Data extracted from a collection:
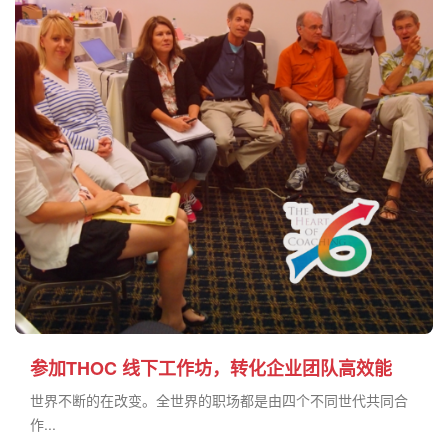
参加THOC 线下工作坊，转化企业团队高效能
世界不断的在改变。全世界的职场都是由四个不同世代共同合
作...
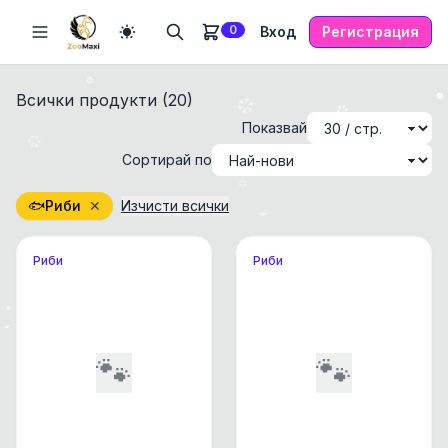
0
Вход
Регистрация
Всички продукти (
20
)
Показвай
Сортирай по
🐟
Риби
✕
Изчисти всички
Риби
Риби
🐾
🐾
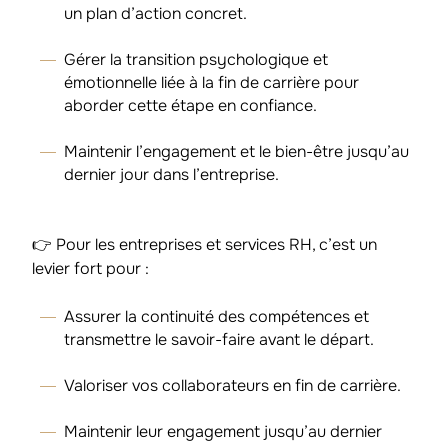
un plan d’action concret.
Gérer la transition psychologique et
émotionnelle liée à la fin de carrière pour
aborder cette étape en confiance.
Maintenir l’engagement et le bien-être jusqu’au
dernier jour dans l’entreprise.
👉 Pour les entreprises et services RH, c’est un
levier fort pour :
Assurer la continuité des compétences et
transmettre le savoir-faire avant le départ.
Valoriser vos collaborateurs en fin de carrière.
Maintenir leur engagement jusqu’au dernier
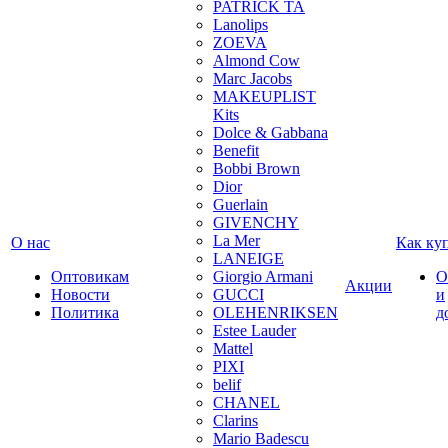
PATRICK TA
Lanolips
ZOEVA
Almond Cow
Marc Jacobs
MAKEUPLIST
Kits
Dolce & Gabbana
Benefit
Bobbi Brown
Dior
Guerlain
GIVENCHY
La Mer
О нас
Как ку
LANEIGE
Оптовикам
Giorgio Armani
О
Акции
Новости
GUCCI
и
Политика
OLEHENRIKSEN
д
Estee Lauder
Mattel
PIXI
belif
CHANEL
Clarins
Mario Badescu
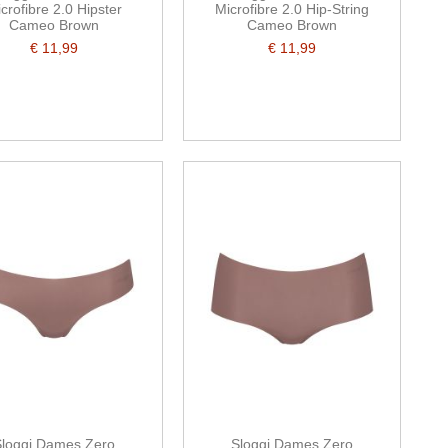
crofibre 2.0 Hipster
Microfibre 2.0 Hip-String
Cameo Brown
Cameo Brown
€ 11,99
€ 11,99
loggi Dames Zero
Sloggi Dames Zero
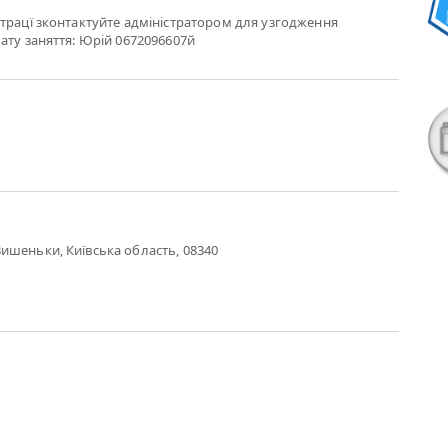
трацї зконтактуйте адміністратором для узгодження
ату заняття: Юрій 0672096607й
ишеньки, Київська область, 08340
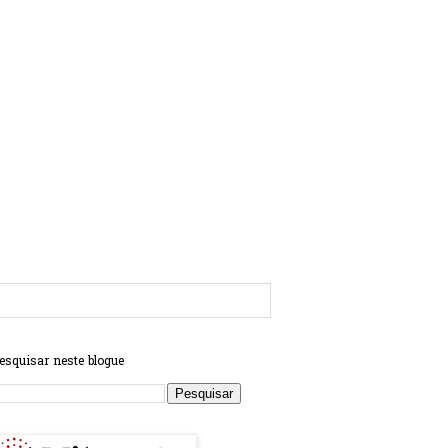
esquisar neste blogue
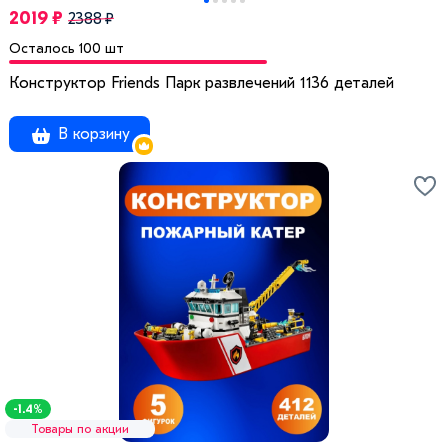
2019 ₽
2388 ₽
Осталось 100 шт
Конструктор Friends Парк развлечений 1136 деталей
В корзину
-1.4%
Товары по акции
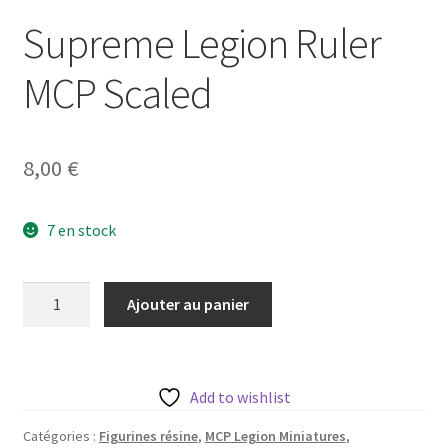
Supreme Legion Ruler
MCP Scaled
8,00
€
7 en stock
quantité
Ajouter au panier
de
Supreme
Legion
Ruler
Add to wishlist
MCP
Catégories :
Figurines résine
,
MCP Legion Miniatures
,
Scaled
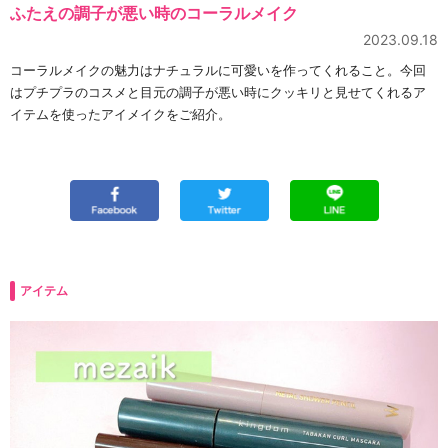
ふたえの調子が悪い時のコーラルメイク
2023.09.18
コーラルメイクの魅力はナチュラルに可愛いを作ってくれること。今回
はプチプラのコスメと目元の調子が悪い時にクッキリと見せてくれるア
イテムを使ったアイメイクをご紹介。
アイテム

[Task goal] Please rewrite the text of all the entries above, changing "Cameo Brown" to "Cameo Beige" everywhere it occurs and leaving everything else as it is. Don't include the pictures.

[Exercise answer]
参加THOC 线下工作坊，转化企业团队高效能
世界不断的在改变。全世界的职场都是由四个不同世代共同合
作...
0
Вход
Регистрация
Всички продукти (
20
)
Показвай
Сортирай по
🐟
Риби
✕
Изчисти всички
Риби
Риби
🐾
🐾
un plan d’action concret.
Gérer la transition psychologique et
émotionnelle liée à la fin de carrière pour
aborder cette étape en confiance.
Maintenir l’engagement et le bien-être jusqu’au
dernier jour dans l’entreprise.
👉 Pour les entreprises et services RH, c’est un
levier fort pour :
Assurer la continuité des compétences et
transmettre le savoir-faire avant le départ.
Valoriser vos collaborateurs en fin de carrière.
Maintenir leur engagement jusqu’au dernier
PATRICK TA
Lanolips
ZOEVA
Almond Cow
Marc Jacobs
MAKEUPLIST
Kits
Dolce & Gabbana
Benefit
Bobbi Brown
Dior
Guerlain
GIVENCHY
La Mer
О нас
Как ку
LANEIGE
Оптовикам
Giorgio Armani
О
Акции
Новости
GUCCI
и
Политика
OLEHENRIKSEN
д
Estee Lauder
Mattel
PIXI
belif
CHANEL
Clarins
Mario Badescu
crofibre 2.0 Hipster
Microfibre 2.0 Hip-String
Cameo Beige
Cameo Beige
€ 11,99
€ 11,99
loggi Dames Zero
Sloggi Dames Zero
трацї зконтактуйте адміністратором для узгодження
ату заняття: Юрій 0672096607й
ишеньки, Київська область, 08340
esquisar neste blogue
2019 ₽
2388 ₽
Осталось 100 шт
Конструктор Friends Парк развлечений 1136 деталей
В корзину
-1.4%
Товары по акции
Supreme Legion Ruler
MCP Scaled
8,00
€
7 en stock
quantité
Ajouter au panier
de
Supreme
Legion
Ruler
Add to wishlist
MCP
Catégories :
Figurines résine
,
MCP Legion Miniatures
,
Scaled
ふたえの調子が悪い時のコーラルメイク
2023.09.18
コーラルメイクの魅力はナチュラルに可愛いを作ってくれること。今回
はプチプラのコスメと目元の調子が悪い時にクッキリと見せてくれるア
イテムを使ったアイメイクをご紹介。
アイテム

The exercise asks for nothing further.